What to work on =
For the records that follow, please set down exactly the lines between the one holding "right wrist: (263, 527)" and the one holding "right shoulder: (141, 301)", inclusive, and only those.
———
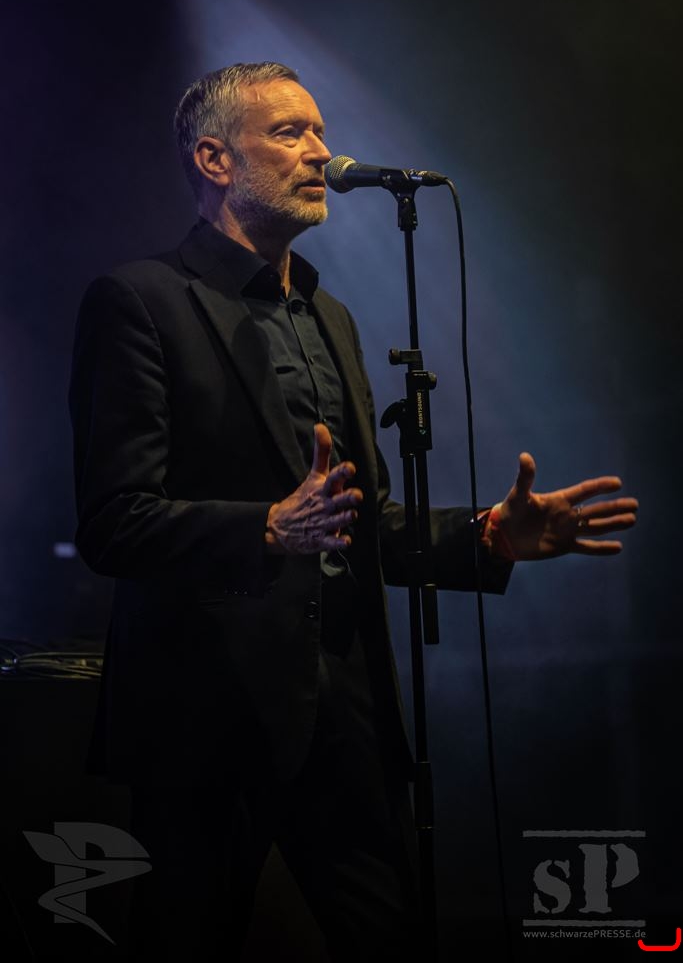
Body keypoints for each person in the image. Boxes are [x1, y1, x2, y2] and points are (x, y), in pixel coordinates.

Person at [68, 61, 637, 960]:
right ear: (215, 159)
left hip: (346, 711)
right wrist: (263, 527)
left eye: (320, 131)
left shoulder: (327, 314)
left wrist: (484, 536)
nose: (319, 151)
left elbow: (357, 523)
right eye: (288, 132)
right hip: (206, 721)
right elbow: (113, 521)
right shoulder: (141, 301)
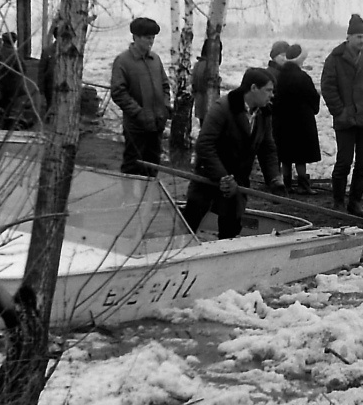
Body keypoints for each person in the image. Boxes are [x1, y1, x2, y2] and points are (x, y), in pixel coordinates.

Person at [181, 68, 286, 239]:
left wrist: (274, 179)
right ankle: (179, 259)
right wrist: (223, 176)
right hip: (208, 177)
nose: (271, 95)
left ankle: (225, 261)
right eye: (268, 90)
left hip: (238, 180)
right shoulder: (223, 108)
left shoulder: (263, 113)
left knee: (230, 227)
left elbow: (267, 148)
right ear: (253, 88)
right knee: (190, 224)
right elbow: (205, 145)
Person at [320, 13, 363, 217]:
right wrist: (340, 111)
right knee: (344, 162)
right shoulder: (335, 59)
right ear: (348, 37)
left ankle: (355, 202)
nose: (361, 41)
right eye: (358, 37)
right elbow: (328, 86)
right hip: (346, 120)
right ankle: (338, 202)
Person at [110, 17, 172, 177]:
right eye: (147, 38)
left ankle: (148, 199)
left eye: (153, 38)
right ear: (135, 37)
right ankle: (128, 199)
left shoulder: (155, 60)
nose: (150, 42)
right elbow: (118, 92)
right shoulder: (123, 61)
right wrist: (138, 112)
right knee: (132, 165)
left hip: (157, 124)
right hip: (136, 126)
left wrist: (165, 107)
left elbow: (165, 85)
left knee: (152, 166)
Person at [273, 44, 321, 195]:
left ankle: (286, 184)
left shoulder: (279, 76)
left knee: (285, 155)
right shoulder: (303, 77)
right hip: (302, 122)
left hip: (282, 122)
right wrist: (313, 109)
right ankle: (303, 185)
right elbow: (313, 98)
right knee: (301, 156)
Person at [0, 32, 25, 116]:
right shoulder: (14, 53)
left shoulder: (0, 53)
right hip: (14, 84)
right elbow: (22, 68)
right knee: (13, 106)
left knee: (5, 105)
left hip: (2, 84)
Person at [37, 23, 58, 118]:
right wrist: (41, 88)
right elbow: (41, 70)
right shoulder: (48, 51)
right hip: (50, 85)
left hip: (63, 85)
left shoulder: (68, 52)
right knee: (50, 105)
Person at [191, 39, 211, 127]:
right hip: (207, 103)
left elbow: (193, 84)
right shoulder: (210, 66)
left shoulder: (197, 65)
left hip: (199, 103)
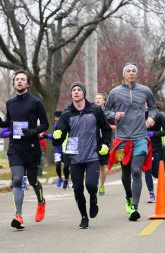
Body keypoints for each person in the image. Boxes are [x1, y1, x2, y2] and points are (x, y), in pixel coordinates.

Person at [0, 69, 49, 230]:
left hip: (32, 147)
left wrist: (33, 131)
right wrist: (2, 124)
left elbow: (45, 124)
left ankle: (41, 201)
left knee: (32, 181)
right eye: (17, 79)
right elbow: (11, 123)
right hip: (15, 147)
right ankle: (18, 216)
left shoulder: (35, 102)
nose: (19, 81)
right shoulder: (10, 103)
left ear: (28, 84)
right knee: (17, 179)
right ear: (14, 83)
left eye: (22, 79)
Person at [52, 82, 112, 229]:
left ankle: (93, 198)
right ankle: (84, 217)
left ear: (84, 93)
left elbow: (107, 130)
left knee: (91, 185)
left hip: (92, 155)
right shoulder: (66, 114)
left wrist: (105, 144)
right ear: (71, 94)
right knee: (77, 188)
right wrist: (57, 135)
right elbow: (58, 139)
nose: (76, 92)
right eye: (74, 90)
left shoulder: (96, 110)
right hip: (75, 157)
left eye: (79, 90)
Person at [105, 62, 156, 221]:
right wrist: (114, 115)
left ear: (136, 74)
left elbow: (153, 107)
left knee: (136, 171)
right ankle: (128, 197)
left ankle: (134, 207)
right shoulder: (115, 92)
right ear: (124, 74)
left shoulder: (145, 90)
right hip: (121, 140)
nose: (131, 73)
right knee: (126, 173)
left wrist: (151, 118)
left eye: (134, 70)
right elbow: (105, 111)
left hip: (140, 137)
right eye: (128, 71)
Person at [145, 101, 165, 203]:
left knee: (156, 173)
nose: (145, 105)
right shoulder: (139, 115)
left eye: (147, 103)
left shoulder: (159, 116)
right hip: (144, 148)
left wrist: (154, 133)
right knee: (147, 171)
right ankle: (151, 194)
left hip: (156, 148)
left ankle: (161, 188)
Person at [40, 111, 71, 190]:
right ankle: (60, 178)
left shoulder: (68, 124)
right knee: (57, 164)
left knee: (66, 167)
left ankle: (66, 179)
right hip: (57, 148)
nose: (56, 119)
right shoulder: (55, 125)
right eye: (55, 117)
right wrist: (46, 136)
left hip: (65, 148)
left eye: (57, 117)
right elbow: (55, 136)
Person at [94, 93, 116, 195]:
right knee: (93, 164)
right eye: (96, 98)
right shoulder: (91, 112)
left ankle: (102, 187)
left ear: (104, 101)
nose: (97, 100)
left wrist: (105, 125)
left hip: (104, 142)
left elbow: (115, 127)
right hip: (93, 141)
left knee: (102, 166)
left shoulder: (109, 114)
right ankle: (94, 186)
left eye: (99, 98)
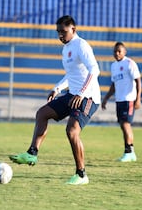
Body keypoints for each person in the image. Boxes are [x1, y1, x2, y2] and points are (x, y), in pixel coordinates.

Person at [9, 15, 101, 185]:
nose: (60, 35)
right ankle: (32, 153)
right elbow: (71, 74)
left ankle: (81, 175)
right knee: (42, 113)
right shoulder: (66, 49)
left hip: (88, 97)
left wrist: (81, 93)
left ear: (73, 29)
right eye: (58, 32)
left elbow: (95, 70)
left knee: (72, 131)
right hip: (72, 95)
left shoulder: (81, 45)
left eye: (63, 32)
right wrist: (57, 88)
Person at [101, 42, 142, 162]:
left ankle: (128, 152)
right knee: (122, 125)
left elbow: (138, 81)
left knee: (125, 124)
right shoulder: (114, 66)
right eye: (115, 51)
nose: (117, 53)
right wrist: (106, 98)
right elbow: (114, 84)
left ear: (125, 52)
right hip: (119, 99)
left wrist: (138, 98)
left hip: (129, 99)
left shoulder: (130, 63)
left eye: (119, 51)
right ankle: (131, 152)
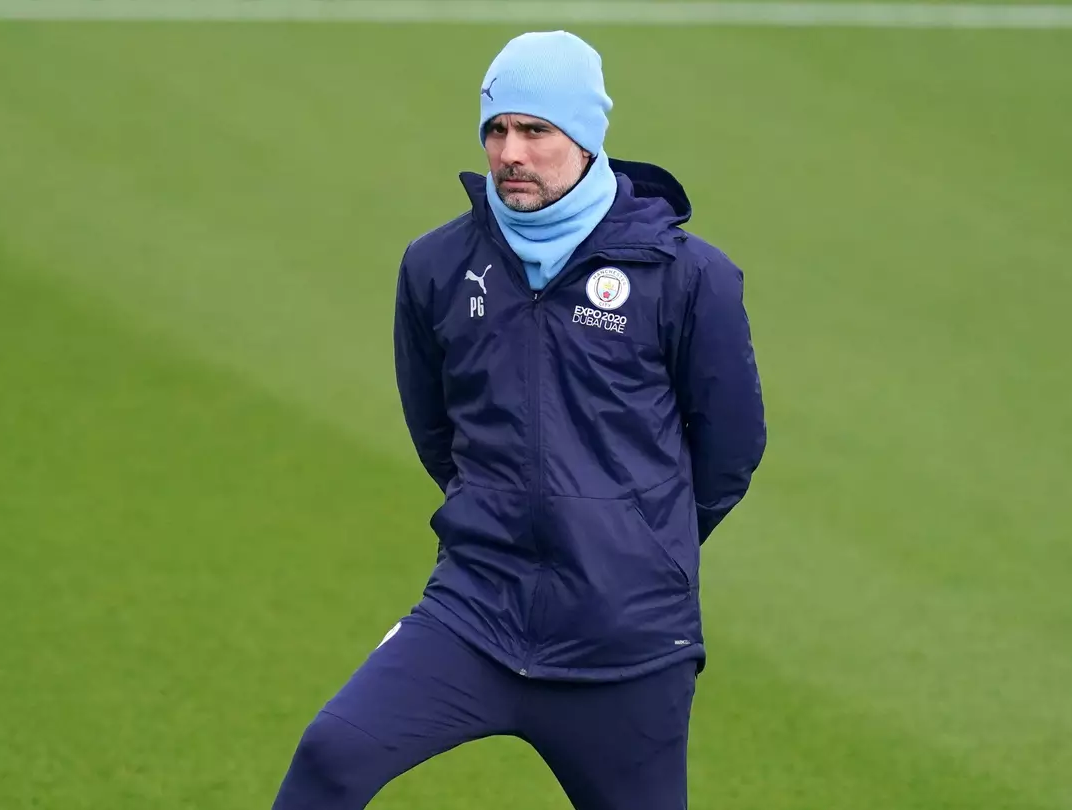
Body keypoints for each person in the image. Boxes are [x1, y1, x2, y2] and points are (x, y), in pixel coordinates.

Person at [271, 30, 766, 810]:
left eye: (536, 131)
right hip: (474, 615)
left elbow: (731, 448)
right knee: (332, 756)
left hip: (624, 642)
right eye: (497, 130)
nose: (511, 152)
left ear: (586, 139)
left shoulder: (688, 276)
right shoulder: (436, 267)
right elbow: (437, 429)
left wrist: (635, 531)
———
Task result =
right wrist: (263, 527)
left eye: (320, 131)
left shoulder: (327, 314)
left wrist: (484, 536)
nose: (319, 151)
left elbow: (357, 523)
right eye: (288, 132)
right hip: (206, 721)
right elbow: (113, 521)
right shoulder: (141, 301)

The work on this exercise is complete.